According to the Institute for the Psychology of Eating, “The current modern rendition of the ‘ideal body type’ is a figment of a photo-shop-savvy imagination: they don’t exist in reality at all.” However, this is not too reassuring when we constantly see images of people with size zero waists and clear skin, resulting in personal battles with self-esteem for so many individuals of all ages. 

“I don’t think we should strive for perfection for other people. I think if anything, we should be bettering ourselves for ourselves,” comments Sydney Speigner, a freshman.

The Institute for the Psychology of Eating also shares that body image and media influence are two major causes of eating disorders, which affect 8 million Americans. Health professionals report that  “eating disorders have the highest mortality rate of any mental illness” and “95% of those who have eating disorders are between the ages of 12 and 25.” 

It saddens me to know that nine in 10 women are unhappy with their bodies and 80% of 13-year-olds have tried to lose weight. We need to normalize our bodies because the reality is that some fat and stretch marks are natural, healthy even. A healthy body weight does not necessarily mean skinny but instead depends on several factors like age, sex, height and medical background.
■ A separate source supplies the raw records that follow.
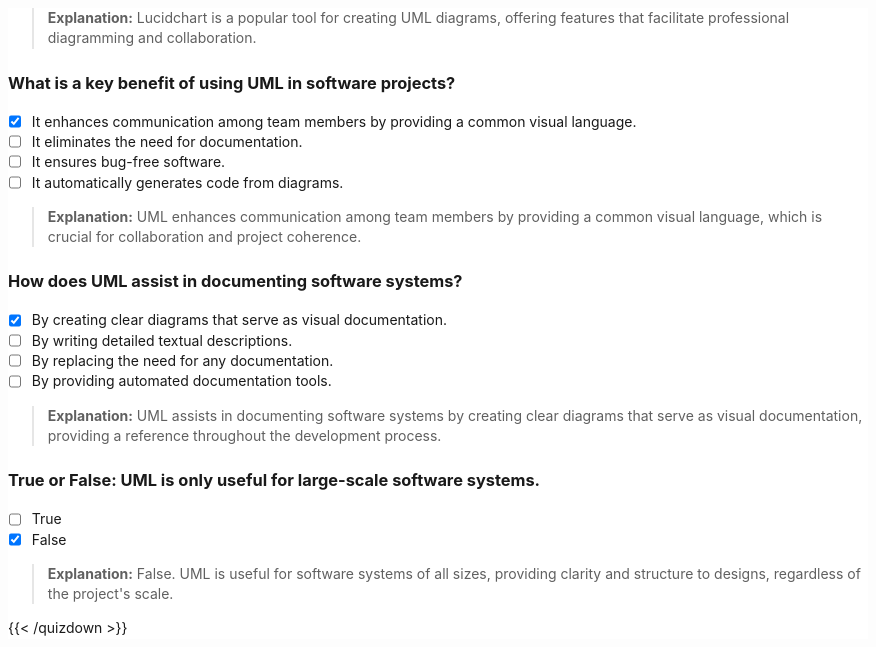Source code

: > **Explanation:** Lucidchart is a popular tool for creating UML diagrams, offering features that facilitate professional diagramming and collaboration.

### What is a key benefit of using UML in software projects?

- [x] It enhances communication among team members by providing a common visual language.
- [ ] It eliminates the need for documentation.
- [ ] It ensures bug-free software.
- [ ] It automatically generates code from diagrams.

> **Explanation:** UML enhances communication among team members by providing a common visual language, which is crucial for collaboration and project coherence.

### How does UML assist in documenting software systems?

- [x] By creating clear diagrams that serve as visual documentation.
- [ ] By writing detailed textual descriptions.
- [ ] By replacing the need for any documentation.
- [ ] By providing automated documentation tools.

> **Explanation:** UML assists in documenting software systems by creating clear diagrams that serve as visual documentation, providing a reference throughout the development process.

### True or False: UML is only useful for large-scale software systems.

- [ ] True
- [x] False

> **Explanation:** False. UML is useful for software systems of all sizes, providing clarity and structure to designs, regardless of the project's scale.

{{< /quizdown >}}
We need to stop comparing what we look like to others because there are too many factors to consider, including genetics, culture, and personal situations.

Frances Miles, a sophomore at Carolina Forest, adds, “I don’t think anyone really has the perfect body because all of us are unique and amazing in our own way.”

Many people don’t realize that when we body shame ourselves, it drastically hurts our self-esteem.  This can add stress to our mental health, as well. Our bodies are only as beautiful as we believe they are; this cannot be measured by dress size or defined abs but by our own self-love and confidence. Remember, a different body is not an ugly body. 

Freshman Abigail Pond shares, “As long as you are healthy, I personally don’t care how you look. Skinny, chubby, muscular, lanky, tall or short. Why does it matter?”